#### Input

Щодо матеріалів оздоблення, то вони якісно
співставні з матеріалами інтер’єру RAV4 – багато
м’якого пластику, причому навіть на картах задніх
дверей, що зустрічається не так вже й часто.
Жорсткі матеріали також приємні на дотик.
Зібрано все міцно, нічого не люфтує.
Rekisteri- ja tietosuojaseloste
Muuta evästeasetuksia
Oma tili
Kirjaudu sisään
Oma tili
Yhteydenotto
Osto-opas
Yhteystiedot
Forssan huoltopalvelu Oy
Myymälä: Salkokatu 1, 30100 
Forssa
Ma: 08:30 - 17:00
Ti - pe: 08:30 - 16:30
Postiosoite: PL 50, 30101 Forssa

#### What you will do
Repeat the listing above line by line, exactly as written.

#### Task output
Щодо матеріалів оздоблення, то вони якісно
співставні з матеріалами інтер’єру RAV4 – багато
м’якого пластику, причому навіть на картах задніх
дверей, що зустрічається не так вже й часто.
Жорсткі матеріали також приємні на дотик.
Зібрано все міцно, нічого не люфтує.
Rekisteri- ja tietosuojaseloste
Muuta evästeasetuksia
Oma tili
Kirjaudu sisään
Oma tili
Yhteydenotto
Osto-opas
Yhteystiedot
Forssan huoltopalvelu Oy
Myymälä: Salkokatu 1, 30100 
Forssa
Ma: 08:30 - 17:00
Ti - pe: 08:30 - 16:30
Postiosoite: PL 50, 30101 Forssa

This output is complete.